Extracted page text data:
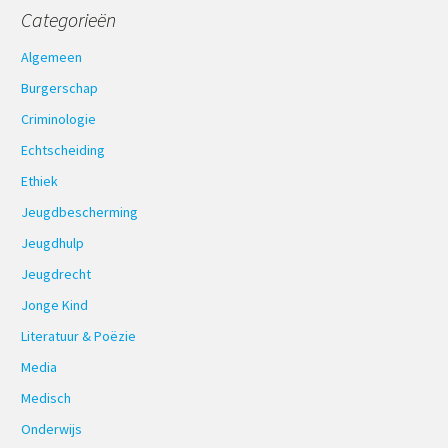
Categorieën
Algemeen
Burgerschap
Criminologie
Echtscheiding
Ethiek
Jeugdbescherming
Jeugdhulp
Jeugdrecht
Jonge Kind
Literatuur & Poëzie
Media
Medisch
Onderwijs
* * *
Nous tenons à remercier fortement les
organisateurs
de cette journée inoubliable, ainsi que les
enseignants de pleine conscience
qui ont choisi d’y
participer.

Your assignment. The line above containing "enseignants de pleine conscience", the line containing "participer.", and every line between them are to be transcribed exactly; no other line is wanted.

Your response.
enseignants de pleine conscience
qui ont choisi d’y
participer.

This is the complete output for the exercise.